By Muvija M
(Reuters) – St. James’s Place expects funds under management to surge more than 50% to top 200 billion pounds ($283 billion) by the end of 2025 as low savings rates and an ageing population boost demand for the British wealth manager’s services.
The forecast came as the company posted a 75% surge in 2020 pretax profit, with funds under management reaching a record 129.3 billion pounds from 117 billion a year earlier.
After suffering hefty outflows at the start of the COVID-19 pandemic, wealth managers have had a strong run as markets bounced back, helped by trillions of dollars in government stimulus steps and optimism over vaccination rollouts.
St. James’s Place (SJP) said it made pretax profit of 327.6 million pounds last year, up from 187.1 million in 2019.
It set a full-year dividend of 38.49 pence per share, versus 49.71 pence in 2019, and said the final dividend from 2019 that was withheld during the first peak of the pandemic would be paid as an interim dividend during the first quarter of 2021.
‘ADVICE GAP’
Chief executive Andrew Croft said the company was confident of delivering 10% growth per annum in new business.
“We live in a complex world, people needing advice and needing to save for their own retirement, people living longer … We are at unbelievably low interest rates, some people say it might even go negative,” he told Reuters.
“There is a very large inter-generational transfer of wealth in the pipeline in the UK as well. There is an advice gap in the UK, there are not enough advisers to meet the demand.”

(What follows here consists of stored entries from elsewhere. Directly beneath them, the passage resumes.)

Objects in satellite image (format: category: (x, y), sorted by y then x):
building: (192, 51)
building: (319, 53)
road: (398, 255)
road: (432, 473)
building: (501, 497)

Still, SJP, which is cutting 200 jobs to simplify its business, said the environment remained challenging due to coronavirus lockdowns, despite moderate growth in new business in the early weeks of 2021.
“There remains difficult months ahead but as COVID-19 restrictions ease, we are hopeful there will be an economic recovery and we will see a return to more normal growth in new client investments,” it said.